=== JOB ITEM ===
Show all the lines in the data below that include the word "Sparkling".

=== SUPPLIED DATA ===

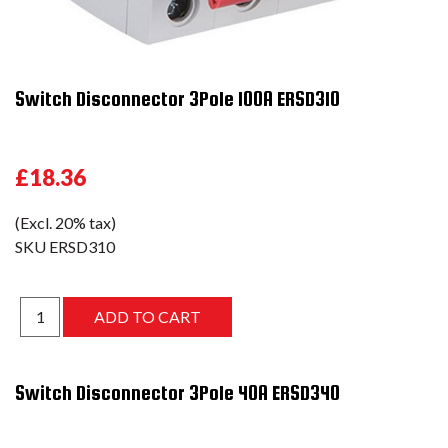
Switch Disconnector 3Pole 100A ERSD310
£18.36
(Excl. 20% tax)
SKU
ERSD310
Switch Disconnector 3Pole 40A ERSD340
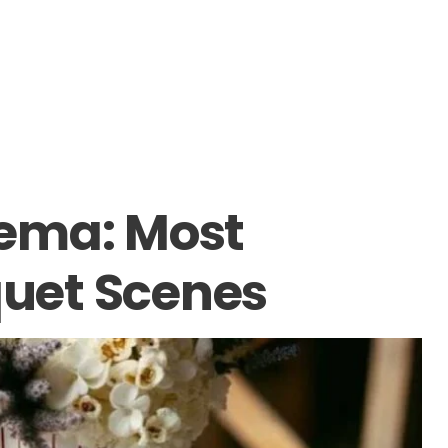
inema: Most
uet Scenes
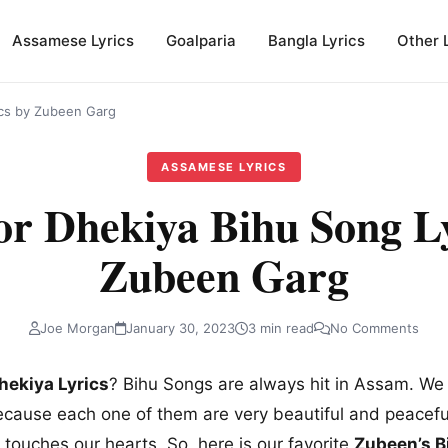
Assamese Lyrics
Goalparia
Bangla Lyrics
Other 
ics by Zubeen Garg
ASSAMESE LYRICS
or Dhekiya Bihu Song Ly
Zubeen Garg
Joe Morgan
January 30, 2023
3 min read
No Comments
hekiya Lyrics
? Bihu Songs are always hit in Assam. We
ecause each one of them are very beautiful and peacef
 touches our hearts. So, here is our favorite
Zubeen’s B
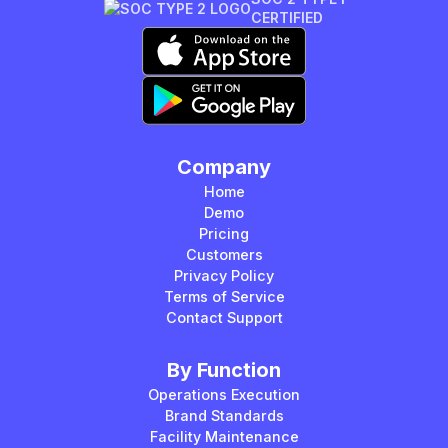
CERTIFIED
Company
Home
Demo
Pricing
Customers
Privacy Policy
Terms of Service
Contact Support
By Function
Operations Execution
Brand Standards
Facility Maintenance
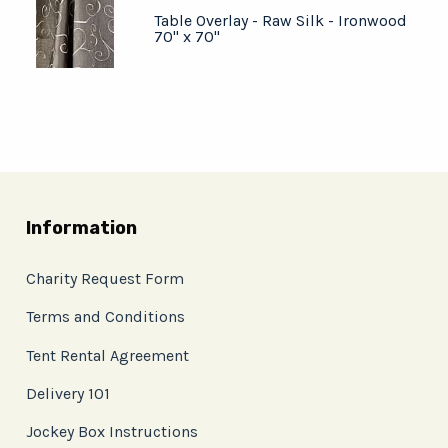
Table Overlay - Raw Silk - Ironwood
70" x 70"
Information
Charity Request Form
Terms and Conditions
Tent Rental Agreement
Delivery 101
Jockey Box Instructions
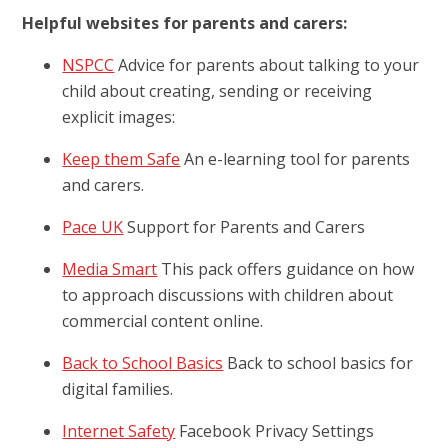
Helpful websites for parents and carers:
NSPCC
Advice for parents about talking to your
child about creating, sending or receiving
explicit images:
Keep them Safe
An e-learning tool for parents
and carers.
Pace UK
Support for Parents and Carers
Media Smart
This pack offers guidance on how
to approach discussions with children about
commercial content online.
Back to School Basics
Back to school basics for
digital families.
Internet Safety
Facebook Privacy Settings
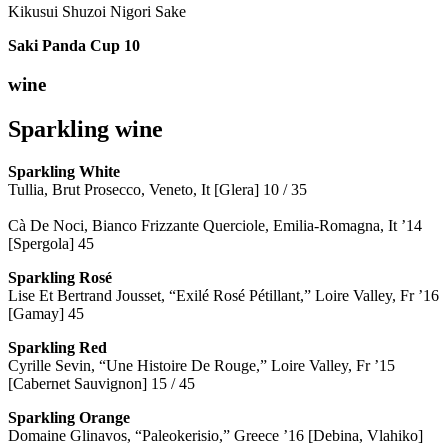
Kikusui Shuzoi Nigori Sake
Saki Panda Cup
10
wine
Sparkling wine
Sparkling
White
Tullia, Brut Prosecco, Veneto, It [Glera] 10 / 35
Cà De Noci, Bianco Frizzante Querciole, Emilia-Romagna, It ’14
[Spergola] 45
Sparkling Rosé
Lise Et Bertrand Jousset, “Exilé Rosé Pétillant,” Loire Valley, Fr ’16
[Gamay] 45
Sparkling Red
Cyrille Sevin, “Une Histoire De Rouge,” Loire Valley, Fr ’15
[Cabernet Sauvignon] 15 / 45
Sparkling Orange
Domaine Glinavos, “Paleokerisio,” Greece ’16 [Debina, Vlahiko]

* * *

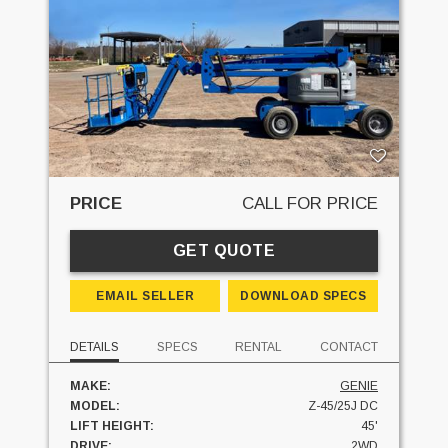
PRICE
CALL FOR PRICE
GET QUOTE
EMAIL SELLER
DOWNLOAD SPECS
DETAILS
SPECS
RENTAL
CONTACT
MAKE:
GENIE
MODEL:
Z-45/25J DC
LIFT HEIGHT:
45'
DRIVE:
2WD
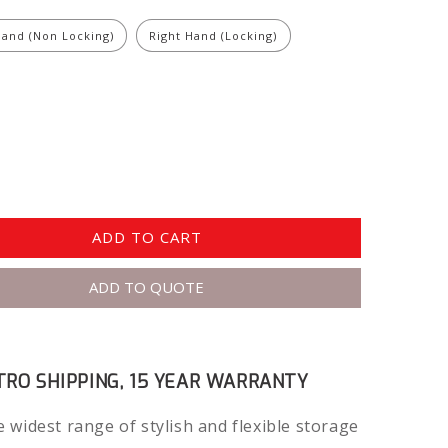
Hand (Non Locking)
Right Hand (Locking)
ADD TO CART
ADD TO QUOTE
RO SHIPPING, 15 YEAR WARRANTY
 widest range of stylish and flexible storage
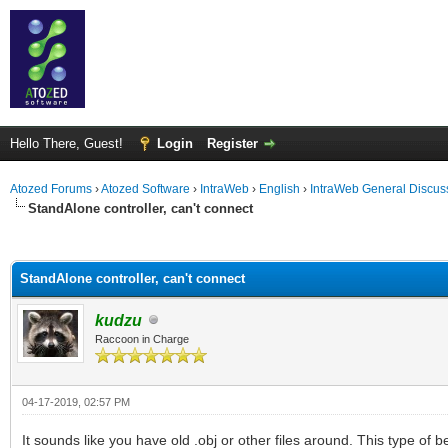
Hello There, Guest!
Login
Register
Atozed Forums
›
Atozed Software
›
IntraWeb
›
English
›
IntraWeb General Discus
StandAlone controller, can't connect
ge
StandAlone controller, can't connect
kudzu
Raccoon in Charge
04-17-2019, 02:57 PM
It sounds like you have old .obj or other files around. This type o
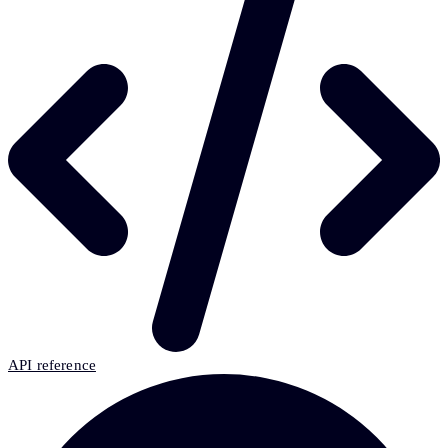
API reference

==

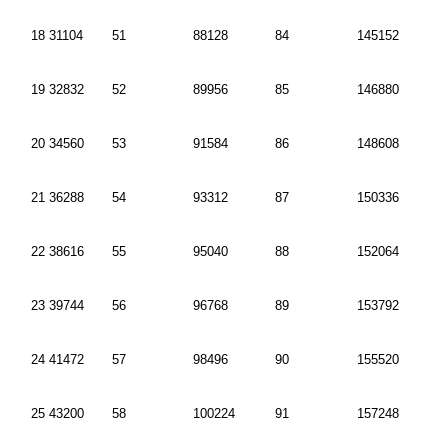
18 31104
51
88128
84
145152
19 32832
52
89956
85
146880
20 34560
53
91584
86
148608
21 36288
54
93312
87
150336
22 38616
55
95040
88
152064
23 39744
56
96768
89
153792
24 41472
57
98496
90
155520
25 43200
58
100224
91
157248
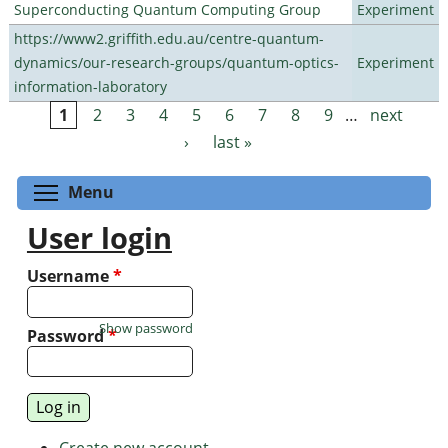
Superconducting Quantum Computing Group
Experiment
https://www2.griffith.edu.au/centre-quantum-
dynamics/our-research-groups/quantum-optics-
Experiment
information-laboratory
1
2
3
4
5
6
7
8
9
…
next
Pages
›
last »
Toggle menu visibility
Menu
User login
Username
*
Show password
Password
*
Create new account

=== ANSWER SPACE ===
Sparkling wine
Sparkling
Sparkling Rosé
Sparkling Red
Sparkling Orange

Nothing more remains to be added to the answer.